- TASK REQUIREMENTS
Images excluded, reproduce each line of the records exactly as it stands.

ENTRIES SUPPLIED below:

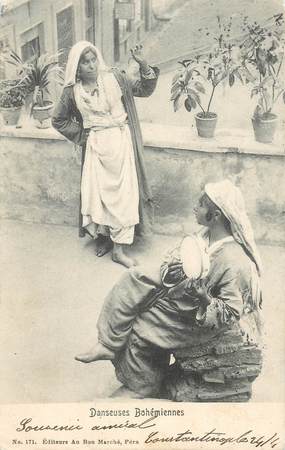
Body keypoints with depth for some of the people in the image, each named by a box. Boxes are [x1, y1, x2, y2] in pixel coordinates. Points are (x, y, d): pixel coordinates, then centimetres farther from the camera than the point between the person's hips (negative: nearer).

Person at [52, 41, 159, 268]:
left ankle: (119, 249, 4)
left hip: (121, 141, 0)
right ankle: (103, 237, 25)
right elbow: (59, 120, 13)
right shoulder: (72, 91, 1)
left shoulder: (114, 78, 0)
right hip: (95, 146, 1)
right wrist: (81, 135, 4)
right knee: (98, 191, 4)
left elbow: (144, 89, 2)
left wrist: (143, 65, -13)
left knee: (123, 192, -3)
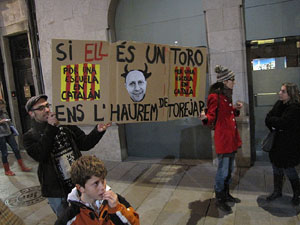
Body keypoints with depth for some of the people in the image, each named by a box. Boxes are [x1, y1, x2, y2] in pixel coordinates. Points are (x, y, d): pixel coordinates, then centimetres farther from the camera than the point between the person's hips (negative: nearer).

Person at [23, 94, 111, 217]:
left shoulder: (66, 124, 1)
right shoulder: (30, 136, -4)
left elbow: (84, 144, 0)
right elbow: (40, 156, -22)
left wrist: (97, 131, -18)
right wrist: (51, 128, -22)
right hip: (56, 190, -2)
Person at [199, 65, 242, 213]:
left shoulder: (227, 95, 13)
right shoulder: (215, 96, -16)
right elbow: (212, 117, -19)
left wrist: (236, 109, 6)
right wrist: (205, 118, -39)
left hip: (231, 137, 10)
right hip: (222, 138, -9)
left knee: (229, 169, 20)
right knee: (223, 171, 1)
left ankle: (226, 195, 36)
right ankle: (219, 199, 19)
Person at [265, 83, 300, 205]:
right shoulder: (279, 104, 5)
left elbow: (282, 122, -26)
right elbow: (268, 118, 1)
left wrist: (271, 120, -9)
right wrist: (273, 128, -16)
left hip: (289, 144, -7)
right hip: (277, 142, 7)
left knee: (288, 169, 3)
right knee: (276, 167, 15)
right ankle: (277, 191, 32)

End of ENTRIES SUPPLIED.

- ANSWER TO THIS TASK
Body keypoints with depth for some of the people in the image, each named by a box. Boxes are [x1, y1, x2, y2] in pixel coordinates. Points are (x, y, d): pixel coordinates, then centimetres farther from the camera than the point between the person's hips (negative: nearer).

Person at [52, 41, 159, 268]:
left ankle: (119, 249, 4)
left hip: (121, 141, 0)
right ankle: (103, 237, 25)
right elbow: (59, 120, 13)
right shoulder: (72, 91, 1)
left shoulder: (114, 78, 0)
right hip: (95, 146, 1)
right wrist: (81, 135, 4)
right knee: (98, 191, 4)
left elbow: (144, 89, 2)
left wrist: (143, 65, -13)
left knee: (123, 192, -3)
Body keypoints with depth for some of the people in the image, each named by a box. Boxes are [x1, y1, x2, y2] in pixel coordinates. Points are (x, y, d): pixel coordinates, then centimetres farther from the camera than the point between the person's hips (negative: nearer).

Person at [23, 94, 111, 217]:
left shoulder: (66, 124, 1)
right shoulder: (30, 136, -4)
left elbow: (84, 144, 0)
right elbow: (40, 156, -22)
left wrist: (97, 131, -18)
right wrist: (51, 128, -22)
right hip: (56, 190, -2)
Person at [199, 65, 242, 213]:
left shoulder: (227, 95, 13)
right shoulder: (215, 96, -16)
right elbow: (212, 117, -19)
left wrist: (236, 109, 6)
right wrist: (205, 118, -39)
left hip: (231, 137, 10)
right hip: (222, 138, -9)
left knee: (229, 169, 20)
right knee: (223, 171, 1)
left ankle: (226, 195, 36)
right ankle: (219, 199, 19)
Person at [265, 83, 300, 205]:
right shoulder: (279, 104, 5)
left elbow: (282, 122, -26)
right elbow: (268, 118, 1)
left wrist: (271, 120, -9)
right wrist: (273, 128, -16)
left hip: (289, 144, -7)
right hip: (277, 142, 7)
left knee: (288, 169, 3)
right knee: (276, 167, 15)
right ankle: (277, 191, 32)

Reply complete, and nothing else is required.